Bat activity was comparably high as could be expected in a suburban environment with streetlights (Rydell1992). Bats were recorded on average 66 times per batlogger and night. This number is rather low compared to the activity found in another survey in more rural but lit settlements, that showed an average of 318 passing bats (N = 312 batlogger nights; MK Obrist, pers.comm.). Then again, in yet another study we only achieved an average of 8 recordings at two unlit sites (N = 90 batlogger nights; M.K. Obrist, pers. comm.). This indicated that the bats were still attracted to the lights, but to a lesser degree than expected. The fact that insect abundance was a significant driver of bat activity in our study indicated (Table 6), that the overall lower activity of bats may well be due to the rather low number of available insects at the study site.

The discrepancy between the low numbers of insects caught and the number of bat recordings surpassing these by an order of magnitude may be explained by two factors. The traps themselves were not actively attracting insects, but passively catching them by chance when hitting the trap panels. Thus it will by no means be indicative of absolute insect abundance around the street lights. The bats however were recorded in their total activity: throughout the night any bat passing along the lights would be ‘on file’. Furthermore, individual bats can regularly be observed patrolling a certain foraging stretch. Doing so, individuals will have been recorded multiple times. Present technology does only allow in very specific cases to acoustically identify and separate individuals (Kazial et al. 2001; Obrist1995). Nevertheless, differential activity is indicative of the degree of foraging potential a specific location provides for bats.
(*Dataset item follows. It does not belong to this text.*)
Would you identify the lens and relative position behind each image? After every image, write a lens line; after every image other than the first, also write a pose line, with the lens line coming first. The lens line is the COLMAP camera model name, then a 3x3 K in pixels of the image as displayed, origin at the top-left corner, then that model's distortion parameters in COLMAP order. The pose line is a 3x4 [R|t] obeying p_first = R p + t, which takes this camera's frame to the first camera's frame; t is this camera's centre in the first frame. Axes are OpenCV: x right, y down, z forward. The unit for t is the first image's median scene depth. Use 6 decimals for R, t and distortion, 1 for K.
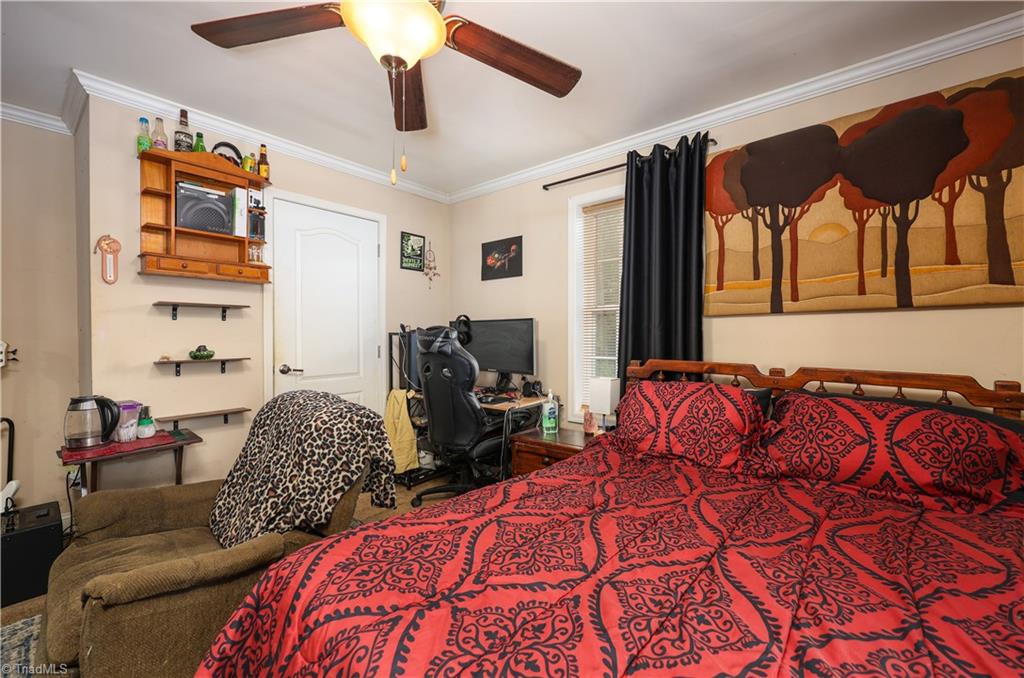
lens RADIAL K [[401.0, 0, 512.0], [0, 401.0, 339.0], [0, 0, 1]] dist [0.000080, 0.000075]
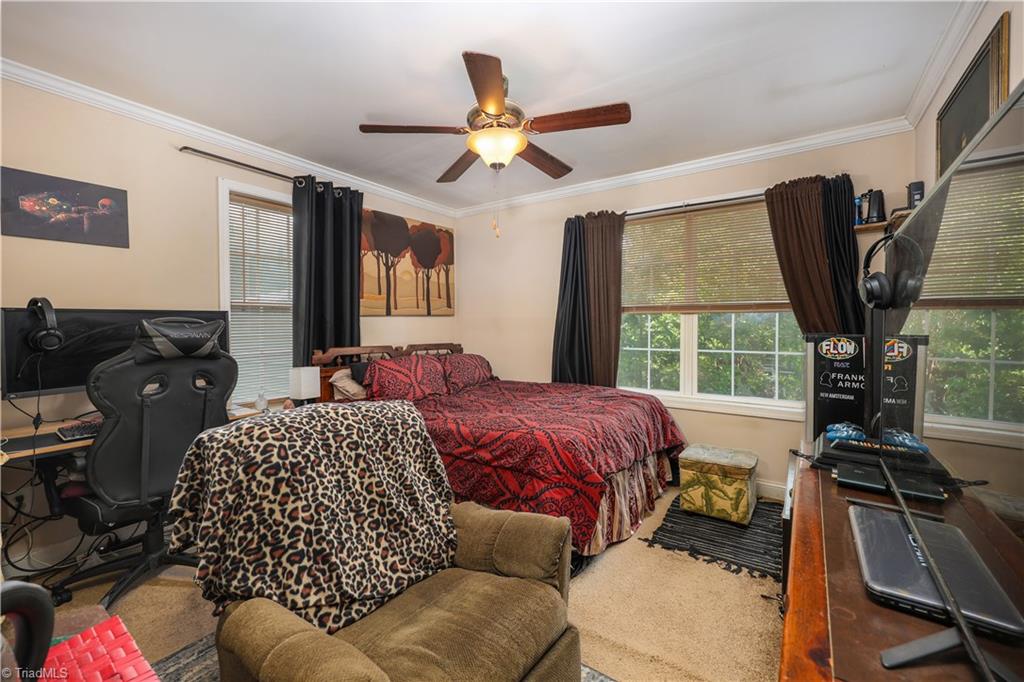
lens RADIAL K [[417.2, 0, 512.0], [0, 417.2, 341.0], [0, 0, 1]] dist [0.000642, 0.000204]
pose [[-0.060620, -0.035664, 0.997524, -1.178480], [0.019338, 0.999132, 0.036897, -0.011063], [-0.997974, 0.021527, -0.059878, 0.576013]]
Bats profited from insects at street lights (Table 6, positive correlation between bat passes and insect biomass). The dominating Pipistrellus pipistrellus, is a synanthropic species that is least disturbed by light (Spoelstra et al. 2017; Zeale et al. 2018). Selective filtering of bat species by ALAN has also been observed by Haddock et al. (2019), indicating that clutter adapted species are most intolerant to ALAN (Spoelstra et al. 2017). These unfortunately also comprise the species of highest conservation concern (Bohnenstengel et al. 2014). The fact that an unexpectedly high percentage (98%) of the registered activity was attributed to light tolerant guild of MRE species leads us to the assumption, that ALAN may exert a competitive pressure on more light adverse species, as light tolerant species can better exploit food concentrated around street lights.

Our experiment did not show significant responses of bats and insects to the two different color temperatures tested. However, we still would stick to the recommendation of using longer wavelength illuminants (warm-white) to reduce likely adverse effects of ALAN. This avoids emitting light in the ultra-violet range that many insects are most attracted to, while simultaneously reducing skyglow in the vicinity of the lights (Gaston et al. 2012).